Dor e Espiritualidade
Hoje entro em um assunto que está sendo muito estudado em pacientes com dor crônica que é a influência da espiritualidade sobre o tratamento da dor. Sempre houve uma barreira entre a espiritualidade e a ciência, mas isso está sendo quebrado nos últimos anos, pois a ciência/medicina tem produzido muitos artigos científicos com resultados evidenciando o sinergismo entre estas duas fronteiras.
O neurocientista Dr Andrew Newberg diz que o cérebro tem duas funções básicas: a autoconservação – como sobrevivemos como indivíduo e como espécie? e a autotranscedência – como continuamos a evoluir e mudar a nós mesmos como pessoas? A espiritualidade tem esses mesmos princípios, assim a biologia entra em sinergismo com as crenças. Por exemplo, se você contemplar Deus por tempo suficiente ocorre ativação de novos circuitos cerebrais com formação de novas sinapses, as percepções se alteram, as crenças começam a mudar e, se Deus tem um significado para você, então Deus se torna neurologicamente real.

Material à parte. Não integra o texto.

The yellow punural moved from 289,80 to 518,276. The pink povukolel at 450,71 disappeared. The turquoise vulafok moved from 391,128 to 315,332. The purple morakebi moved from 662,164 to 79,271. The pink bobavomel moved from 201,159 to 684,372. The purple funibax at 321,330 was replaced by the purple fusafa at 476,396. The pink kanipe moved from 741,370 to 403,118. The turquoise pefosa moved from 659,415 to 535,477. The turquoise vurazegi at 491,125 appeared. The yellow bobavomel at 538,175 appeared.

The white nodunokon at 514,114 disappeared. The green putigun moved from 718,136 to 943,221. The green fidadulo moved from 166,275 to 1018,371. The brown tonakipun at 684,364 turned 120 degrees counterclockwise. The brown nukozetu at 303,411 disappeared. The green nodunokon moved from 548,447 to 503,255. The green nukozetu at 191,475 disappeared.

E é exatamente isto que ocorre com a dor crônica.
O cérebro é atraído por más notícias. É fácil mantermos um sentimento de impotência por um fracasso, mas muito difícil livrar-se dele mesmo tendo muitas experiências bem sucedidas. As pessoas se esforçam mais para evitar uma perda do que para obter um ganho equivalente. E mesmo quando esquecemos uma má experiência, ela deixa uma marca indelével no cérebro. Assim, temos crenças nucleares e pensamentos automáticos que muitas vezes podem ser disfuncionais e irreais, causando um aumento no sofrimento e dor.
A oração, práticas espirituais e meditação reduzem o estresse e a ansiedade, bem como contemplando um criador amoroso em vez de punitivo, aumenta os sentimentos de segurança, compaixão e amor. Ao contrário disso, a raiva e o preconceito gerados por crenças extremistas, podem danificar permanentemente o seu cérebro. Já existem artigos científicos que propõem associação de oração com o tratamento medicamentoso para a melhora da dor. Também já foi demonstrado que a espiritualidade aumenta a espessura cortical das regiões parietal e occipital que conferem resiliência ao desenvolvimento da depressão.

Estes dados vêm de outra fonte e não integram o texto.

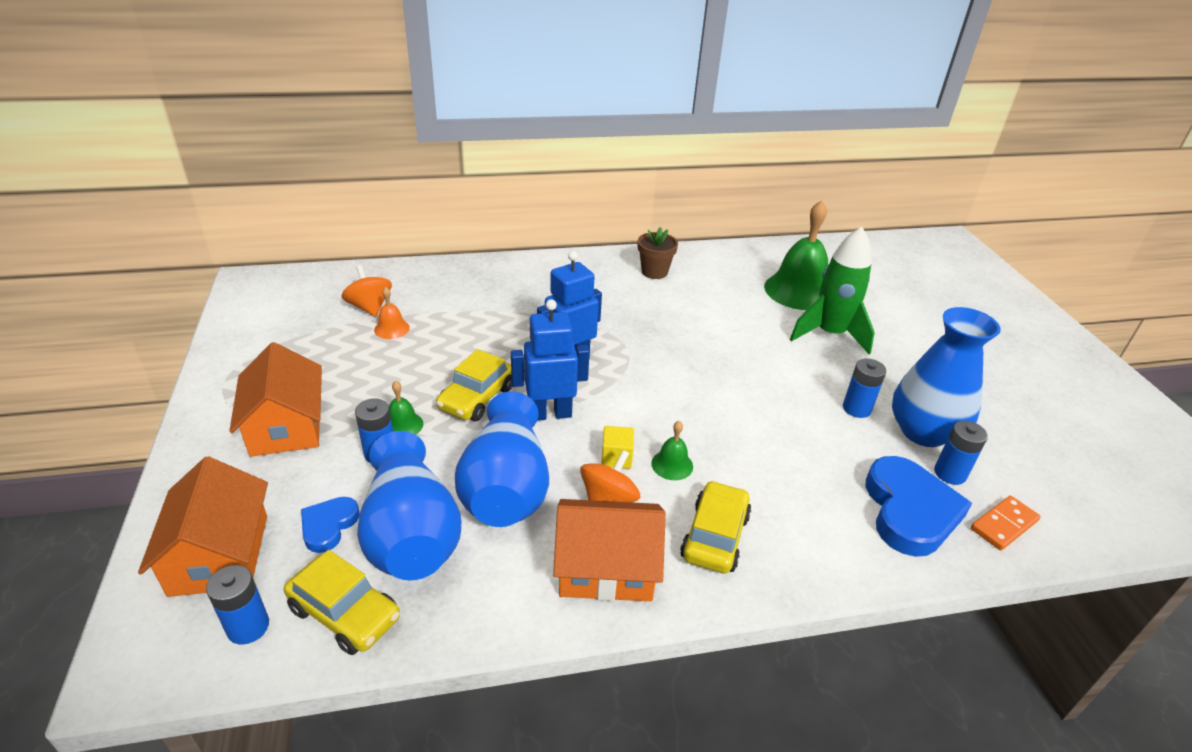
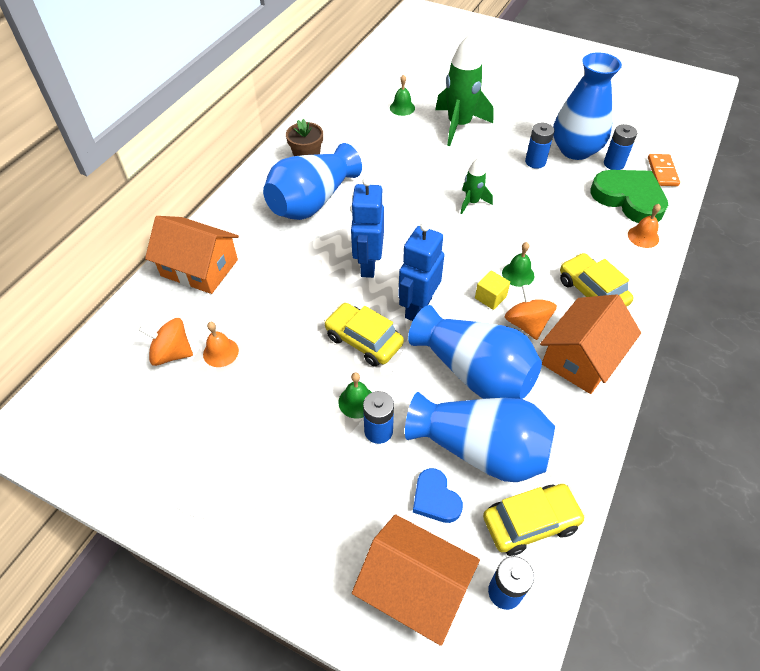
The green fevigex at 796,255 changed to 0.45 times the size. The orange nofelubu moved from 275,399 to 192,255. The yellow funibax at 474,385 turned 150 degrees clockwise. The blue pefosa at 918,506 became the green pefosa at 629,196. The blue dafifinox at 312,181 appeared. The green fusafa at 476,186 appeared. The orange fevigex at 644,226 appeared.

A dor não é só orgânica, existe também a dor espiritual que segundo Sanders surge quando a visão (do paciente) de (sua) vida espiritual e (sua) experiência de vida estão em um estado de incompatibilidade ou conflito. É uma dor profunda, no ser ou na alma, e não é física. Em revisão sistemática foi observado que a abordagem da espiritualidade em crianças e adolescentes com câncer, além de seus familiares, ajuda a melhorar a dor e trazer mais esperança com o tratamento, pois muitos acabam desistindo e questionando a sua existência.
Para mudar você precisa de decisão. E não é fácil conseguir isso. Não basta acordar de manhã e dizer “hoje eu vou perdoar”, é preciso treino e persistência e com o tempo isso vira hábito através da neuroplasticidade cerebral. Perdoar é superar, tem que ser evitado o pseudoperdão (apenas esquecer). Existem cinco pilares do fortalecimento da espiritualidade: perdão, gratidão, autoperdão, resiliência e amor.
Um autor chamado Selingan propõe duas maneiras de mudar isso e que só dependem da decisão e da ação: 1) exercitar a gratidão, pois ela aumente a apreciação dos eventos positivos vividos e 2) praticar o perdão, já que este diminuiu o poder que os acontecimentos negativos tem de instigar a amargura e permite reescrever a história transformando más lembranças em boas lembranças.
Este texto foi baseado na aula do Dr Rui Nei de Araujo Santana Jr, neurocirurgião coordenador do Comitê de Espiritualidade e Saúde da SBED (Sociedade Brasileira para o Estudo da Dor).